- **Input material**
○ ○ ○ ○ ○

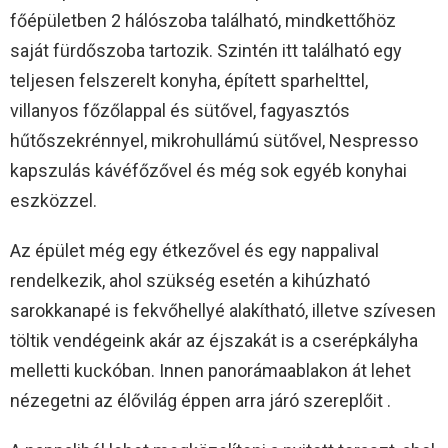
főépületben 2 hálószoba található, mindkettőhöz
saját fürdőszoba tartozik. Szintén itt található egy
teljesen felszerelt konyha, épített sparhelttel,
villanyos főzőlappal és sütővel, fagyasztós
hűtőszekrénnyel, mikrohullámú sütővel, Nespresso
kapszulás kávéfőzővel és még sok egyéb konyhai
eszközzel.
Az épület még egy étkezővel és egy nappalival
rendelkezik, ahol szükség esetén a kihúzható
sarokkanapé is fekvőhellyé alakítható, illetve szívesen
töltik vendégeink akár az éjszakát is a cserépkályha
melletti kuckóban. Innen panorámaablakon át lehet
nézegetni az élővilág éppen arra járó szereplőit .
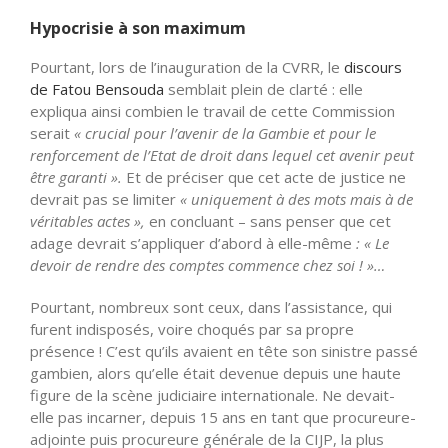
Hypocrisie à son maximum
Pourtant, lors de l’inauguration de la CVRR, le
discours
de Fatou Bensouda
semblait plein de clarté : elle
expliqua ainsi combien le travail de cette Commission
serait
« crucial pour l’avenir de la Gambie et pour le
renforcement de l’Etat de droit dans lequel cet avenir peut
être garanti ».
Et de préciser que cet acte de justice ne
devrait pas se limiter
« uniquement à des mots mais à de
véritables actes »,
en concluant – sans penser que cet
adage devrait s’appliquer d’abord à elle-même
: « Le
devoir de rendre des comptes commence chez soi ! »…
Pourtant, nombreux sont ceux, dans l’assistance, qui
furent indisposés, voire choqués par sa propre
présence ! C’est qu’ils avaient en tête son sinistre passé
gambien, alors qu’elle était devenue depuis une haute
figure de la scène judiciaire internationale. Ne devait-
elle pas incarner, depuis 15 ans en tant que procureure-
adjointe puis procureure générale de la CIJP, la plus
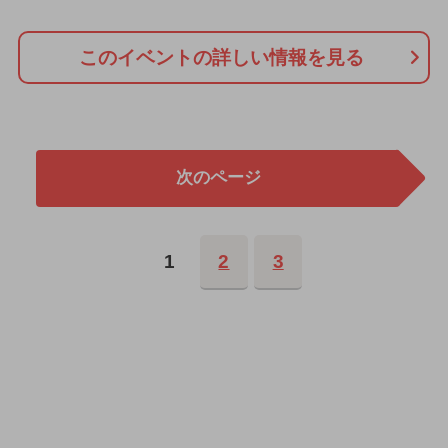
このイベントの詳しい情報を見る
次のページ
1
2
3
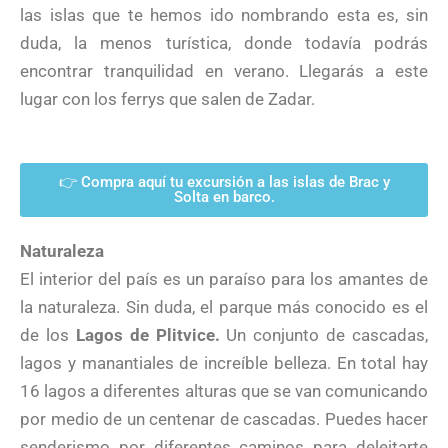
las islas que te hemos ido nombrando esta es, sin
duda, la menos turística, donde todavía podrás
encontrar tranquilidad en verano. Llegarás a este
lugar con los ferrys que salen de Zadar.
👉 Compra aquí tu excursión a las islas de Brac y
Solta en barco.
Naturaleza
El interior del país es un paraíso para los amantes de
la naturaleza. Sin duda, el parque más conocido es el
de los
Lagos de Plitvice.
Un conjunto de cascadas,
lagos y manantiales de increíble belleza. En total hay
16 lagos a diferentes alturas que se van comunicando
por medio de un centenar de cascadas. Puedes hacer
senderismo por diferentes caminos para deleitarte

○ ○ ○ ○ ○

- **Work task**
Copy each line of the listing in which the word "depuis" can be found.

- **Your response**
gambien, alors qu’elle était devenue depuis une haute
elle pas incarner, depuis 15 ans en tant que procureure-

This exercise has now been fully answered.